Chiropractic care is the most popular form of complementary and alternative therapy sought for children by their parents.
According to Explore, a survey was published regarding the safety and effectiveness of pediatric chiropractic care among chiropractors and the children’s parents in a practice-based research network. The objective of the study to describe the practice of pediatric chiropractic care and evaluating safety and effectiveness. Chiropractors and parents of the children participated in the study who were received chiropractic care ranging from one to 12 visits.
The primary reason for chiropractic care of children was “wellness care.” For children with specific conditions, musculoskeletal conditions were the most common. The most common chiropractic techniques used in the study were diversified technique (common chiropractic techniques taught in chiropractic colleges that is associated with the “pops” heard with adjustments), The Gonstead technique (precise, specific care with instruments and assessment to determine where adjustment is needed), Thompson technique (chiropractic technique with the “drop table”), and activator method (a spring-loaded device that provides the adjustment).

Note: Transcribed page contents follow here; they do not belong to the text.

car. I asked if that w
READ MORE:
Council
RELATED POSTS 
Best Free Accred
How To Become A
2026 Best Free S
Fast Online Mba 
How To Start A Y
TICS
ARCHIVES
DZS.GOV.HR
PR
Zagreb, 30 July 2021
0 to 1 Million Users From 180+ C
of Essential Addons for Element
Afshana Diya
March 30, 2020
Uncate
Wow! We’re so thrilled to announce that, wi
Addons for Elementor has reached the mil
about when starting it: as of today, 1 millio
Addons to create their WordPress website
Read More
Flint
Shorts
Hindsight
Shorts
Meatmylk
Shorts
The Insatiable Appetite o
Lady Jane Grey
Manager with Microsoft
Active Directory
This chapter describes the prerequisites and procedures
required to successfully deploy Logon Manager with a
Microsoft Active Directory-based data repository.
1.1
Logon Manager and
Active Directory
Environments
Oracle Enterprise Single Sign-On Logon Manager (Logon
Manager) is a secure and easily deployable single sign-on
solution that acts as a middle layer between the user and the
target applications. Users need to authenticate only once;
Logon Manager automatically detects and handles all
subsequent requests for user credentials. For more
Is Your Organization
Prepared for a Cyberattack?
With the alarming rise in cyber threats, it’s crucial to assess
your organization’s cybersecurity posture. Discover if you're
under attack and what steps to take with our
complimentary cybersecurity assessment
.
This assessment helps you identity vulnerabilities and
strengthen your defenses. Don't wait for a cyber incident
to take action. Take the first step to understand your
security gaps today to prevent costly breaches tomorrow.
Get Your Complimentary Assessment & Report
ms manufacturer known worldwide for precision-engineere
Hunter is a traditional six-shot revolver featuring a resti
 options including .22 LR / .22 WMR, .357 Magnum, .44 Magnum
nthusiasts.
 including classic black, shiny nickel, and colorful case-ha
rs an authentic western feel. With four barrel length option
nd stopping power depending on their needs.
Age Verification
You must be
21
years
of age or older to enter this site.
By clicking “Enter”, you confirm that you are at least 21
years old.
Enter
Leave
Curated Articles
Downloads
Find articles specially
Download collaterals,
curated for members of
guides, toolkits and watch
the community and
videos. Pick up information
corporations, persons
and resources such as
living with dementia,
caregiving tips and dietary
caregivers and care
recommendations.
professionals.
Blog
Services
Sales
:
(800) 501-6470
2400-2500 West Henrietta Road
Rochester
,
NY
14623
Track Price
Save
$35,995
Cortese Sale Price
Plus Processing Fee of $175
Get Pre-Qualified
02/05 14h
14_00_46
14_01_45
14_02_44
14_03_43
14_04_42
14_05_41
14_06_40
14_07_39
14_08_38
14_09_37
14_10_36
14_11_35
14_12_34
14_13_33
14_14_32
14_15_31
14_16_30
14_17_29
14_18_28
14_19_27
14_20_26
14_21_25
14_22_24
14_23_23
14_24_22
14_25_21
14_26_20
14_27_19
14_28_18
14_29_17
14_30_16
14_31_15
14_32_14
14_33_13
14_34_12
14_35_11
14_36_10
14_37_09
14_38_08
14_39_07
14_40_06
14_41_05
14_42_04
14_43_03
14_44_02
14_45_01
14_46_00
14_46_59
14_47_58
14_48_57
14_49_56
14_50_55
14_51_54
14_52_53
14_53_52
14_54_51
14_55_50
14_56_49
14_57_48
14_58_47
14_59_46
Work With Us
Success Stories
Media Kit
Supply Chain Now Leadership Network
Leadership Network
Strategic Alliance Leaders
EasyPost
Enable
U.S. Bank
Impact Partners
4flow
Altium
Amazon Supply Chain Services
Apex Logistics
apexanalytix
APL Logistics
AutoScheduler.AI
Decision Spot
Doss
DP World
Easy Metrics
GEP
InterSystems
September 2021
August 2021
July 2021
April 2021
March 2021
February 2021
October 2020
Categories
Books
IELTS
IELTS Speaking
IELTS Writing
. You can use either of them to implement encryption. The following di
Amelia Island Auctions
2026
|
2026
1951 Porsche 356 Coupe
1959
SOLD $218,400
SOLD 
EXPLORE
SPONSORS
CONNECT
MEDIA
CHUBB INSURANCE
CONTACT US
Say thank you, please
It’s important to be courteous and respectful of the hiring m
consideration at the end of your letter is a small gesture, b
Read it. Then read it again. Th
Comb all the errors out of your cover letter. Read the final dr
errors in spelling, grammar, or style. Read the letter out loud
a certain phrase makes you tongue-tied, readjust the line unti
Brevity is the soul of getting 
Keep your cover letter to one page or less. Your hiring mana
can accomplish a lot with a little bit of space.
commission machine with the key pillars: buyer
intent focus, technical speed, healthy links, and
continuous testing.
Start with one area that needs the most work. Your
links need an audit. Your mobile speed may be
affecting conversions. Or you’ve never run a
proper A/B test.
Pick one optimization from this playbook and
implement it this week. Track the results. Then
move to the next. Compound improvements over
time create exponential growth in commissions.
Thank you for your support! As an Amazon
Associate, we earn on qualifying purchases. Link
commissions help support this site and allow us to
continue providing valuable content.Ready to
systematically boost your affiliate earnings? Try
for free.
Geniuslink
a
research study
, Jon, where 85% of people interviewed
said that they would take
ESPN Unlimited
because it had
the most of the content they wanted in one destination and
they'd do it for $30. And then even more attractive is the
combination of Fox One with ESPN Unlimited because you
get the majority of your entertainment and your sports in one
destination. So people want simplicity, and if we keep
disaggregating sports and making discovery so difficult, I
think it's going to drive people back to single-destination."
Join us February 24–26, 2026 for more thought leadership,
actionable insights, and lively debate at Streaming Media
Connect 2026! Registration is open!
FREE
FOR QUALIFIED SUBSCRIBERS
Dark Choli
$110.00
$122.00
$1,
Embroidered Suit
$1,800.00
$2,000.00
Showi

Results from the study showed complications from treatment were NOT reported by chiropractors and parents. Regarding adverse events following treatment, chiropractors reported three events per 5,438 office visits. The parents reported two adverse events per 1,735 office visits following treatment. Both the chiropractors and parents reported a high rate of improvement with respect to the children’s presenting complaints, in addition to positive outcomes unrelated to the children’s initial clinical presentations.
If chiropractors AND parents are reporting improvement in symptoms from original complaints, shouldn’t we be educating our patients that sometimes medication is NOT the answer?
Reference: Explore (NY). 2009 Sep-Oct;5(5):290-5. doi: 10.1016/j.explore.2009.06.002.